WORK TO COMPLETE:
Each line below must be transcribed exactly, and no picture may appear in the transcription.

┌──

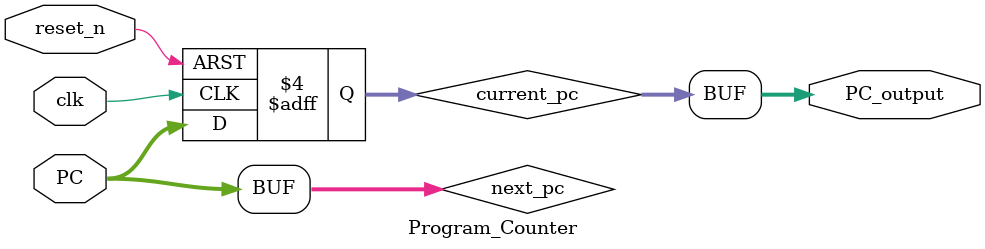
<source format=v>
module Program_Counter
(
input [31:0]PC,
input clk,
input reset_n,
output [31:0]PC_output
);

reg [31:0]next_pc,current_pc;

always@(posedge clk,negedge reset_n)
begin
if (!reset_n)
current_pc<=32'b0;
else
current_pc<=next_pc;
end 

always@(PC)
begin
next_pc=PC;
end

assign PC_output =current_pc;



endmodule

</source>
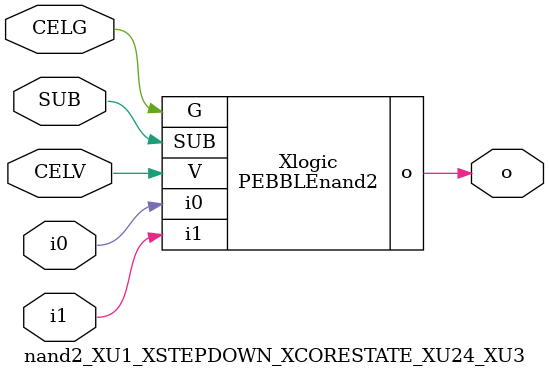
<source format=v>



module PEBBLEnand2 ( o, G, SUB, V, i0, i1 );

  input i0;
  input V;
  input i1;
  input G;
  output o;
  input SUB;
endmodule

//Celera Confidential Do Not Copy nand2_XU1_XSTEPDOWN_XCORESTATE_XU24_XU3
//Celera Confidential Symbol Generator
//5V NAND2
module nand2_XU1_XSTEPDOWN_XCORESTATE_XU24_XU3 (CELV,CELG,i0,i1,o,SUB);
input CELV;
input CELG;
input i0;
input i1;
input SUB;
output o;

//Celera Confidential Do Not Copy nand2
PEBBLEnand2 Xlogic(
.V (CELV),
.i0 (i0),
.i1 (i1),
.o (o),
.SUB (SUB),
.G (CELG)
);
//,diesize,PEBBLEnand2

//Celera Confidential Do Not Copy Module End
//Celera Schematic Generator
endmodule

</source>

└──

SOLUTION TO THIS EXERCISE:
<source format=v>
module Program_Counter
(
input [31:0]PC,
input clk,
input reset_n,
output [31:0]PC_output
);

reg [31:0]next_pc,current_pc;

always@(posedge clk,negedge reset_n)
begin
if (!reset_n)
current_pc<=32'b0;
else
current_pc<=next_pc;
end 

always@(PC)
begin
next_pc=PC;
end

assign PC_output =current_pc;



endmodule

</source>
<source format=v>



module PEBBLEnand2 ( o, G, SUB, V, i0, i1 );

  input i0;
  input V;
  input i1;
  input G;
  output o;
  input SUB;
endmodule

//Celera Confidential Do Not Copy nand2_XU1_XSTEPDOWN_XCORESTATE_XU24_XU3
//Celera Confidential Symbol Generator
//5V NAND2
module nand2_XU1_XSTEPDOWN_XCORESTATE_XU24_XU3 (CELV,CELG,i0,i1,o,SUB);
input CELV;
input CELG;
input i0;
input i1;
input SUB;
output o;

//Celera Confidential Do Not Copy nand2
PEBBLEnand2 Xlogic(
.V (CELV),
.i0 (i0),
.i1 (i1),
.o (o),
.SUB (SUB),
.G (CELG)
);
//,diesize,PEBBLEnand2

//Celera Confidential Do Not Copy Module End
//Celera Schematic Generator
endmodule

</source>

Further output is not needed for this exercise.